» **Assigned task**:
Look through the entries below and copy exactly the part that begins with the line containing "Source code" and ends with the line containing "3. Review parsed results". Do not copy the pictures.

[Collected data]

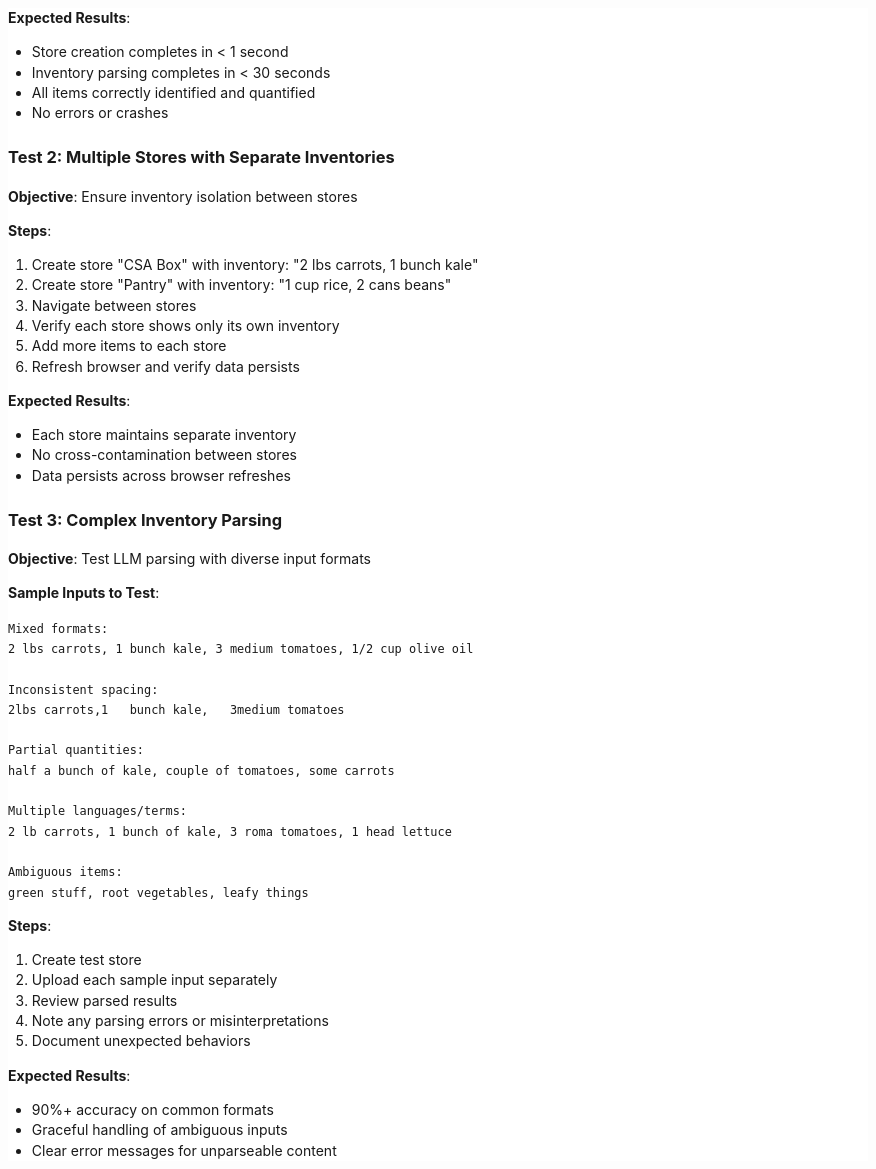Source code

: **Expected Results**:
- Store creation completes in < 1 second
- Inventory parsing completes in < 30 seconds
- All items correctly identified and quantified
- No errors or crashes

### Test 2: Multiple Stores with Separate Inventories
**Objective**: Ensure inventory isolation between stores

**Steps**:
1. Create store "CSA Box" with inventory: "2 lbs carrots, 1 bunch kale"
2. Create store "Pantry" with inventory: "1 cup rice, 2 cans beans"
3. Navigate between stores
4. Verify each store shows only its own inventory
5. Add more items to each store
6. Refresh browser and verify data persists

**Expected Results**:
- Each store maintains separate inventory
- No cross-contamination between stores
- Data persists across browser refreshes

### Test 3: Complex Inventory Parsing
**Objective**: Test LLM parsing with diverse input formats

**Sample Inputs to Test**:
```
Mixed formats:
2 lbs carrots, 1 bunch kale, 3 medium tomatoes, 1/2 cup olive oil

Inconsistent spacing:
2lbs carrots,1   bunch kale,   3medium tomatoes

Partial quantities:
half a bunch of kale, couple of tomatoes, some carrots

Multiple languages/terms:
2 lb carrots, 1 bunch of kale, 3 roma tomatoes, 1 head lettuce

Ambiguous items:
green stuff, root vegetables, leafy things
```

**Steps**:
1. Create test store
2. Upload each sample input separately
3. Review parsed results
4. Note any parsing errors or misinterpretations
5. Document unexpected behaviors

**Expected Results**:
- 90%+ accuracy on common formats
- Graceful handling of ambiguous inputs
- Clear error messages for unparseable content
--
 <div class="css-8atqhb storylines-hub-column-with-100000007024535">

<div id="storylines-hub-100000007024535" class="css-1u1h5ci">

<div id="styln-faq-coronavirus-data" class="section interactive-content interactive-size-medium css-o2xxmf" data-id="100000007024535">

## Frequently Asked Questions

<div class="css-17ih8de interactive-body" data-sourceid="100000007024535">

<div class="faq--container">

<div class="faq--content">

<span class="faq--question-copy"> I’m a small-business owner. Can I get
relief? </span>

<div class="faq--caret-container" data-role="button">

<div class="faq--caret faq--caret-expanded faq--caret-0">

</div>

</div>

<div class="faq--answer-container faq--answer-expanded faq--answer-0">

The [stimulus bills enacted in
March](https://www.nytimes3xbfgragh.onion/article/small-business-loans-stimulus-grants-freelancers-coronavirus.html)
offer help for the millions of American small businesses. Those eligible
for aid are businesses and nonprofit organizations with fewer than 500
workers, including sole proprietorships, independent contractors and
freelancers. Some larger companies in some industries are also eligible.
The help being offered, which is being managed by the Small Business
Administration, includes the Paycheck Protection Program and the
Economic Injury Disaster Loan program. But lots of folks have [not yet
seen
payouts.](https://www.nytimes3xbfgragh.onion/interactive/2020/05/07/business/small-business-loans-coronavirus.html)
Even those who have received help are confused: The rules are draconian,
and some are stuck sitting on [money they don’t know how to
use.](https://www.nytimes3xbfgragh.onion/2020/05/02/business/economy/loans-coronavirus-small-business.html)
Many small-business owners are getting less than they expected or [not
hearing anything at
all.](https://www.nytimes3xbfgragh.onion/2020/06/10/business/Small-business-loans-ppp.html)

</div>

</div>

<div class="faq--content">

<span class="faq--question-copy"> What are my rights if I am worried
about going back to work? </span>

» **Worked solution**:
Source code

: **Expected Results**:
- Store creation completes in < 1 second
- Inventory parsing completes in < 30 seconds
- All items correctly identified and quantified
- No errors or crashes

### Test 2: Multiple Stores with Separate Inventories
**Objective**: Ensure inventory isolation between stores

**Steps**:
1. Create store "CSA Box" with inventory: "2 lbs carrots, 1 bunch kale"
2. Create store "Pantry" with inventory: "1 cup rice, 2 cans beans"
3. Navigate between stores
4. Verify each store shows only its own inventory
5. Add more items to each store
6. Refresh browser and verify data persists

**Expected Results**:
- Each store maintains separate inventory
- No cross-contamination between stores
- Data persists across browser refreshes

### Test 3: Complex Inventory Parsing
**Objective**: Test LLM parsing with diverse input formats

**Sample Inputs to Test**:
```
Mixed formats:
2 lbs carrots, 1 bunch kale, 3 medium tomatoes, 1/2 cup olive oil

Inconsistent spacing:
2lbs carrots,1   bunch kale,   3medium tomatoes

Partial quantities:
half a bunch of kale, couple of tomatoes, some carrots

Multiple languages/terms:
2 lb carrots, 1 bunch of kale, 3 roma tomatoes, 1 head lettuce

Ambiguous items:
green stuff, root vegetables, leafy things
```

**Steps**:
1. Create test store
2. Upload each sample input separately
3. Review parsed results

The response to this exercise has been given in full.